In-Context Principle Learning from Mistakes

Paper · arXiv 2402.05403 · Published February 8, 2024
Prompts and Prompting

In-context learning (ICL, also known as fewshot prompting) has been the standard method of adapting LLMs to downstream tasks, by learning from a few input-output examples. Nonetheless, all ICL-based approaches only learn from correct input-output pairs. In this paper, we revisit this paradigm, by learning more from the few given input-output examples. We introduce Learning Principles (LEAP): First, we intentionally induce the model to make mistakes on these few examples; then the model itself reflects on these mistakes, and learn explicit taskspecific “principles” from them without any human supervision, which help solve similar problems and avoid common mistakes; finally, we prompt the model to answer unseen test questions using the original few-shot examples and these learned general principles. We evaluate LEAP on a wide range of benchmarks, including multi-hop question answering (Hotpot QA), textual QA (DROP), Big-Bench Hard reasoning, and math problems (GSM8K and MATH); in all these benchmarks, LEAP improves the strongest available LLMs such as GPT-3.5-turbo, GPT-4, GPT-4-turbo and Claude-2.1. For example, LEAP improves over the standard few-shot prompting using GPT-4 by 7.5% in DROP, and by 3.3% in HotpotQA.

Introduction. The rise of large language models (LLMs; Radford et al., 2019; Chowdhery et al., 2022; Zhang et al., 2022; Li et al., 2022; Anil et al., 2023; Touvron et al., 2023a;b) that are too costly to finetune for downstream tasks has led to the growing popularity of in-context learning (ICL), also known as few-shot prompting (Brown et al., 2020; Liu et al., 2023; Wei et al., 2023). In in-context learning, the LLM is provided with a few (e.g., three) input-output task-specific examples in its prompt, along with an unseen test input. Using this emergent ability (Wei et al., 2022b), the LLM is then expected to generate output for the test input. The LLM generates this output by implicitly learning the task from the few given examples, at inference time. ICL was shown to be extremely effective and data-efficient across a variety of tasks and domains (Min et al., 2022a; Alayrac et al., 2022; Liu et al., 2021; Lu et al., 2023), mainly because it allows for downstream task-adaptation without training. Further, ICL enables generalization using only a few annotated examples.

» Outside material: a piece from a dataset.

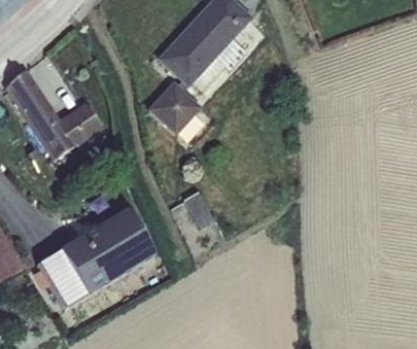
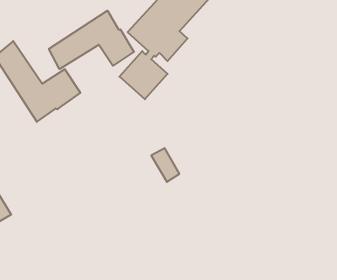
building: none -> [49,11,134,69]
building: [38,208,155,307] -> none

Discussion / Conclusion. In this paper, we introduce Learning Principles (LEAP), a novel approach that allows LLMs to learn more out of given few-shot examples, by intentionally making mistakes on these examples; reflecting on the mistakes; and finally articulating explicit task-specific principles, which helps avoid similar mistakes in the future. LEAP requires exactly the same number of labeled examples as fewshot prompting, and allows improving a variety of strong LLMs (GPT-3.5-turbo, GPT-4, GPT-4-turbo and Gemini Pro) across a broad range of reasoning tasks (DROP, HotpotQA, GSM8K , MATH, and Big-Bench Hard). We believe that LEAP unlocks new possibilities from learning in the traditional concept of few-shot in-context learning, by learning from mistakes, rather than learning from positive examples only.